Aaditya Lakshmanan awarded Robert M. Caddell Memorial Award for Research

Award goes to PhD students in Aero and ME for their interdisciplinary collaborative research

The Caddell Award is given to a Faculty/Graduate student team which has jointly made a significant contribution to research in the areas of materials and/or manufacturing.

Aerospace Ph.D. candidate Aaditya Lakshmanan is one of two students to be honored with this award for his research in lightweight high strength materials and their applications. Aaditya, who recently successfully defended his dissertation, has worked closely with Mohsen Taheri Andani, a Ph.D. candidate in Mechanical Engineering, to conduct material experiments and computer simulations to explore grain size strengthening to enhance the strength of materials when exposed to extreme environments.
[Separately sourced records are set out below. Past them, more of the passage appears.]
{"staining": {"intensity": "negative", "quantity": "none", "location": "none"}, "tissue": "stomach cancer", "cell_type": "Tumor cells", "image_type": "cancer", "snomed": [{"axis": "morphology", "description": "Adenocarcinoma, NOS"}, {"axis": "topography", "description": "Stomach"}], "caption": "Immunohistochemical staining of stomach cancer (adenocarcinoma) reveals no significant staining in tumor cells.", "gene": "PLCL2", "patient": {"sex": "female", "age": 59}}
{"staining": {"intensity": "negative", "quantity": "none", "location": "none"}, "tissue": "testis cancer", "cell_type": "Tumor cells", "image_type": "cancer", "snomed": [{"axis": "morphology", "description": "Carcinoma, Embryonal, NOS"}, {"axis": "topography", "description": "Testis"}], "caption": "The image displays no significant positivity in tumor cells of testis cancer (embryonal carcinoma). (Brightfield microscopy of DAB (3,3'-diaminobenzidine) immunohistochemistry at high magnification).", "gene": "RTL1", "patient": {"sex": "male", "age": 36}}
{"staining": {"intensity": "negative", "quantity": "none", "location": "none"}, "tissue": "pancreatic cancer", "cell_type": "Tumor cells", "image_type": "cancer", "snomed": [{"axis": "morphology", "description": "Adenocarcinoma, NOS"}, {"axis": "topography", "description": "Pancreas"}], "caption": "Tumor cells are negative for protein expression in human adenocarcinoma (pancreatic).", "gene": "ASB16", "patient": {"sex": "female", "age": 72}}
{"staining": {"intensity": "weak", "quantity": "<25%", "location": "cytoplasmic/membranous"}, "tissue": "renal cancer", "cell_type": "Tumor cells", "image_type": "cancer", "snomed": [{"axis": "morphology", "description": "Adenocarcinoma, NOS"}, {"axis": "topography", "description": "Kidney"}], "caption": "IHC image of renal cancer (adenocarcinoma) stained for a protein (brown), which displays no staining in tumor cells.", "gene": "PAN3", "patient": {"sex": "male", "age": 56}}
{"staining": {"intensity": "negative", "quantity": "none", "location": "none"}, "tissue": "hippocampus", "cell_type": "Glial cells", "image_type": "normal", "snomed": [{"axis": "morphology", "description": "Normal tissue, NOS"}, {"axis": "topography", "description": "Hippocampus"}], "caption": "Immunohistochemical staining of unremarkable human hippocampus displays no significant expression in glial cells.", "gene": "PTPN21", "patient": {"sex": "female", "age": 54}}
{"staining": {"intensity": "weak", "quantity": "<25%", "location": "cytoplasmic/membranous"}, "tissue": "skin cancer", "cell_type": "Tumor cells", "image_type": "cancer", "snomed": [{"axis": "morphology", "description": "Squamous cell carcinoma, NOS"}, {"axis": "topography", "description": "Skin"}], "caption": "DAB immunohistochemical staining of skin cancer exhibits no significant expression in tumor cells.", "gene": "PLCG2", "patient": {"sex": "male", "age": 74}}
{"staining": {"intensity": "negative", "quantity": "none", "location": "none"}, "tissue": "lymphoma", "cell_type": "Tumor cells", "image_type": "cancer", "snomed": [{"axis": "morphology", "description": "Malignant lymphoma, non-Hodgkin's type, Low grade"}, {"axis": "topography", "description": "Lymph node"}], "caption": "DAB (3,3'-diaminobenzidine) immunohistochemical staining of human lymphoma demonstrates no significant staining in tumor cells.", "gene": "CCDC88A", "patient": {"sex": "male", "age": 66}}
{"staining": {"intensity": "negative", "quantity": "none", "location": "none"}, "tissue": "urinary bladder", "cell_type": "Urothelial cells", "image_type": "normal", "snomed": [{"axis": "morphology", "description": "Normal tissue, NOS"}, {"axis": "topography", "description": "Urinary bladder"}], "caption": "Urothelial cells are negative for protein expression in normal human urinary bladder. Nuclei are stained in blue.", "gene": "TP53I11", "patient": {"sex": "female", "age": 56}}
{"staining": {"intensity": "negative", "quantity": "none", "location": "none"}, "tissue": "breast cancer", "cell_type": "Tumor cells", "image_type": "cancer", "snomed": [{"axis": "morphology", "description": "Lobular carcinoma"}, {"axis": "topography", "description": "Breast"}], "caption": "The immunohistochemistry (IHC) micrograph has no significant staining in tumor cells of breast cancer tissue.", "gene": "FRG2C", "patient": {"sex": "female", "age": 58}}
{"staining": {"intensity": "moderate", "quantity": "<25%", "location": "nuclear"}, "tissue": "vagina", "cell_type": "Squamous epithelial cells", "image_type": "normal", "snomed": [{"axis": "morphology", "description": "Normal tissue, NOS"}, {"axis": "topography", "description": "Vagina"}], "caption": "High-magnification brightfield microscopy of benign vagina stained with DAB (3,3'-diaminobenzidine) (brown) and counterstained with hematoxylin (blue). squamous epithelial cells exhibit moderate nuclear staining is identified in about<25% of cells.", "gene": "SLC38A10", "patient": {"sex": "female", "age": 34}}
Working together, the two could advance their research and learn from each other. Mohsen experimented with magnesium alloys performing mechanical testing and characterization, while Aaditya ran computer simulations to calibrate and predict the extent of strengthening. 

For his Aerospace research, Aaditya was focused on the need for fuel efficiency resulting from lighter weight materials used in aircraft manufacture and design. Magnesium, an ideal material as it adds little weight but a lot of strength, needs to be combined with other materials to give it the ability to be molded into different shapes.

“I’m very happy to win this award. The Aerospace department has been supportive through all these years. I’d like to thank my collaborator, Mohsen, and our advisors, Veera Sundararaghavan and Amit Misra for their guidance, insights, and continued financial support during our collaboration. This research and award wouldn’t have been possible without their help and support,” comments Aaditya on receiving this honor.

Aaditya recently joined Novelis as a modeling scientist in Atlanta, working in a similar area with aluminum alloys.

“Mohsen and Aaditya have formed an excellent student team across two departments and showed that advances can be made with collaboration that would not be possible by the same researchers working separately, aka “the whole is greater than the sum of parts”. Their research advances metallurgy of the lightest structural metal – Magnesium, by quantitative understanding of grain size strengthening effect at the microstructural level – and has resulted in four high quality journal publications,” comments Sundararaghavan.

About the Robert M. Caddell Memorial Award for Research

Robert M. Caddell was a faculty member and the Graduate Chairman of the Mechanical Engineering Department during his tenure in ME from the 1960s thru 1989. His research was in the area of mechanical behavior of materials, deformation and fracture, metal forming, sheet metal forming, and mechanical properties of polymers. This award is granted to a Faculty/Grad Student team that have jointly made significant contributions to research in materials and/or manufacturing. This award carries an honorarium of $5,000 to be shared among the team members.  Research teams may be nominated by either a faculty member or graduate student. Self nominations are acceptable for this award.